Dornbos believes Lyft’s overnight national expansion was based on strategic positioning – “It’s a chance to go after Uber while they’re down,” he says, referencing Uber’s recent PR woes – and that getting fully up to speed in markets like northern Michigan will take the service a lengthy period of time. Dornbos notes several advantages he believes cab companies have over ride-sharing services like Lyft. “One of the things we don’t do is price surge,” he says, referring to the practice of raising ride-sharing rates during peak periods of demand. “We’re the same price whether we’re busy or slow. We also have an app, and you can book rides online. Plus, we have a local lost and found – there’s someone local you can call if you leave your cell or wallet in a cab.”

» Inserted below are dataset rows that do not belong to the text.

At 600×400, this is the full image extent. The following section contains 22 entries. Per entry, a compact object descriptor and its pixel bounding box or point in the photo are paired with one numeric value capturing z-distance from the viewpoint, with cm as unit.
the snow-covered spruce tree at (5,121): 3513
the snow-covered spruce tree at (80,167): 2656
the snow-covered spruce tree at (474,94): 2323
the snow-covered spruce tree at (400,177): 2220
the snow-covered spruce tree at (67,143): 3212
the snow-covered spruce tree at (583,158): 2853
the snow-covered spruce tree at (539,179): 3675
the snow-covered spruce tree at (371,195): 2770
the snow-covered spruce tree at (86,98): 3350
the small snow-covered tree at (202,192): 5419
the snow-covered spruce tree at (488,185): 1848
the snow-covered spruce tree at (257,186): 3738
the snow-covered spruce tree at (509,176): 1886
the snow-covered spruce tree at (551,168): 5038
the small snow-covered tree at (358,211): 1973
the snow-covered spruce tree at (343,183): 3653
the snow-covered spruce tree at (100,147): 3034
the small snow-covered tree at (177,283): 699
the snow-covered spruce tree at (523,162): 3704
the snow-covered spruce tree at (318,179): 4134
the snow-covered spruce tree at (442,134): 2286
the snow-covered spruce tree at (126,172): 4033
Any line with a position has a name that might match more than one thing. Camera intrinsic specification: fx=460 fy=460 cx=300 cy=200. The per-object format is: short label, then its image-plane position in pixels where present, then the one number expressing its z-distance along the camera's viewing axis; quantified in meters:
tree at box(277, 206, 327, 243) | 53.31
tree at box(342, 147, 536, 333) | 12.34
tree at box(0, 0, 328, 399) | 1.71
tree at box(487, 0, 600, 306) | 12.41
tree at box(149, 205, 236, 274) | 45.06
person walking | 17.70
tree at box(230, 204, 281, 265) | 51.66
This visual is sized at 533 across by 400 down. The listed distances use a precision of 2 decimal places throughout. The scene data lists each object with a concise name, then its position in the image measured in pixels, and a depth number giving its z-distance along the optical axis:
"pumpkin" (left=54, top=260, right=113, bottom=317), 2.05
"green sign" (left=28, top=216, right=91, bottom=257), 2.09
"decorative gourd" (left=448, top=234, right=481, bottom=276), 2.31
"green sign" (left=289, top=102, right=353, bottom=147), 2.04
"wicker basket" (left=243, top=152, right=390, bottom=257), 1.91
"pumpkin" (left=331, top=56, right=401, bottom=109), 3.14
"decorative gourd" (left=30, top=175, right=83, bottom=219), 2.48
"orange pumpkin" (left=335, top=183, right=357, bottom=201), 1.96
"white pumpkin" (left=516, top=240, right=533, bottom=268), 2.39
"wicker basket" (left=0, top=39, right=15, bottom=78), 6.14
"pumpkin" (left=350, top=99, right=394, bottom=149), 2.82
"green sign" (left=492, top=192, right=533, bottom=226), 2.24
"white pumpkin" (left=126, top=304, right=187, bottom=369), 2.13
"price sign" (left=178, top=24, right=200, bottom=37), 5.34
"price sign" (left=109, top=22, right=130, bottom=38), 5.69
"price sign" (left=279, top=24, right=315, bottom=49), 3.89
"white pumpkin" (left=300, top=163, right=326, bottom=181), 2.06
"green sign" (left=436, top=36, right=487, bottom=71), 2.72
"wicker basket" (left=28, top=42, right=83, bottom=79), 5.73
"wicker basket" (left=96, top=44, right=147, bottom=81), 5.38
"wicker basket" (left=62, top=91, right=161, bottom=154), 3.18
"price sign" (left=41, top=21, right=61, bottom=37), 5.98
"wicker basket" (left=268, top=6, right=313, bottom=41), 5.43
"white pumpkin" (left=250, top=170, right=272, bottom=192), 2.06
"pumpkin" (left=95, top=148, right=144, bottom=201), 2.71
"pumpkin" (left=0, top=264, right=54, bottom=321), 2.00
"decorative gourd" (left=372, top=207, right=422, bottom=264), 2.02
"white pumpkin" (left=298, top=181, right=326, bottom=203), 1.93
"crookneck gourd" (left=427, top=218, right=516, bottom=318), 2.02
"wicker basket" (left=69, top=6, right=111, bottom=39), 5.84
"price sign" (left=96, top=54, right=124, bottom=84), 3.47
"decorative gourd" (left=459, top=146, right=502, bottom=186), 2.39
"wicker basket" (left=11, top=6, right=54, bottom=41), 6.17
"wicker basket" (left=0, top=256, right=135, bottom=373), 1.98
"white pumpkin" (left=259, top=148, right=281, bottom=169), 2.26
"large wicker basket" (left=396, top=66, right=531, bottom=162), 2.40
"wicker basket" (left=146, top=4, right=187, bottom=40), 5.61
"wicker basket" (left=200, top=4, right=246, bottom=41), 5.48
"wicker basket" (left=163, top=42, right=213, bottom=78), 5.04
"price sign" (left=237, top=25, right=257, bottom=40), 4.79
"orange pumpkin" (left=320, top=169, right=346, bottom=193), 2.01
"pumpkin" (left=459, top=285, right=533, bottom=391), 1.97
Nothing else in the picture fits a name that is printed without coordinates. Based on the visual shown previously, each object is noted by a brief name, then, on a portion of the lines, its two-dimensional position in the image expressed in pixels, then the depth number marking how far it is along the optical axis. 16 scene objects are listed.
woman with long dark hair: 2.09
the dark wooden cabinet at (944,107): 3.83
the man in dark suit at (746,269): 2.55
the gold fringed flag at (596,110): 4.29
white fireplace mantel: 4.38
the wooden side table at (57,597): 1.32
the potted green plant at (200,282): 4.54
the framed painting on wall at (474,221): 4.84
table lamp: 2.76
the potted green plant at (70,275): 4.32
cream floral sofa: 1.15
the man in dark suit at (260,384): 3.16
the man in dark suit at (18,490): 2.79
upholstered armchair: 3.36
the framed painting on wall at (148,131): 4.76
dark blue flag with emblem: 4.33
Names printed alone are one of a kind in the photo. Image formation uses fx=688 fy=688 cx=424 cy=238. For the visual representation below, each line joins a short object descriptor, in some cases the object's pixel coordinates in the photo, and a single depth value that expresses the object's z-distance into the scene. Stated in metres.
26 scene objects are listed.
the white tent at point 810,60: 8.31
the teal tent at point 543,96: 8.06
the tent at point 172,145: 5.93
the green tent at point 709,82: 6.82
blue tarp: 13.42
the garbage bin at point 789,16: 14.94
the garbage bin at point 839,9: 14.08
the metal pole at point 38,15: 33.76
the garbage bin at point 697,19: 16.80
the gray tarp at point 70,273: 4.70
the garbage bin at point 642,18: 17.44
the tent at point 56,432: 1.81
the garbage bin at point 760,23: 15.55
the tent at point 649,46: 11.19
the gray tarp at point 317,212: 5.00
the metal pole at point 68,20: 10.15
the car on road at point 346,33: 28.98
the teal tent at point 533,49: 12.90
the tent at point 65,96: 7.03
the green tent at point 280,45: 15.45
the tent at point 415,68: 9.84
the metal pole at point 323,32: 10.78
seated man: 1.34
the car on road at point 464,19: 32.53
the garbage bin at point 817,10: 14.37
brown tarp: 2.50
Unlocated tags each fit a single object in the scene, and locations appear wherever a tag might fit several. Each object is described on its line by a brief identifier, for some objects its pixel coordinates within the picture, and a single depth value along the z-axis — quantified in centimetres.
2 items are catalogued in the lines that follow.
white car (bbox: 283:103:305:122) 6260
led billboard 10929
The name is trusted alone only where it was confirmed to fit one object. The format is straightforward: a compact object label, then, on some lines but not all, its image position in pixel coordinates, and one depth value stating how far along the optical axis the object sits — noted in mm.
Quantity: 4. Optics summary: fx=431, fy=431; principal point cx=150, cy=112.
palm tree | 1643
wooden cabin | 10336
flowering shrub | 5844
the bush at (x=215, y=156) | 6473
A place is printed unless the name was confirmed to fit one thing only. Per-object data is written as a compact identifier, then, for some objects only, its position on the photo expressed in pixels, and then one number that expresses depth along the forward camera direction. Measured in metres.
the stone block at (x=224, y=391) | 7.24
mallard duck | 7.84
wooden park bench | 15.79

Dornbos also notes Cherry Capital Cab and other cab and shuttle services are permitted to drop off and pick up rides from Cherry Capital Airport – one of the region’s most popular destinations. In order for transportation companies to operate at the airport, they must meet hefty insurance requirements – including a minimum $1 million automobile and commercial general liability policy, plus worker’s compensation and employer’s liability insurance – and pay annual airport permit and activity fees. Lyft and Uber have negotiated airport contracts on a case-by-case basis around the country, with service availability varying accordingly from community to community. Cherry Capital Airport Director Kevin Klein confirms Lyft representatives have contacted the airport about a potential agreement, but have yet to enter into a contract, barring the airport as a pick-up or drop-off site for now.
“We haven’t finalized anything yet,” says Klein. “Our ordinance does take into account for Lyft or Uber to be there, so we look forward to working with them in the future.”
With Lyft on the scene, could Uber be next in Traverse City? In a statement to The Ticker, an Uber representative said the company is “proud to offer safe and reliable transportation at the push of a button in Michigan." That service, however, is currently available primarily in southern Michigan, with Uber only offered as far north as Mt. Pleasant. The rep added: “Although we don’t have any concrete plans to launch in Traverse City at this time, our team is constantly reviewing opportunities for expansion in new markets."
The looming emergence of ride-sharing services in northern Michigan could have at least one potential upside for existing competitors, according to Dornbos. “I think they may very well increase the demand for public transportation, where people start getting the idea, ‘Hey, maybe I shouldn’t drive to the bar, I'll get a ride instead,'” he says. “We'd certainly be the beneficiaries of that.”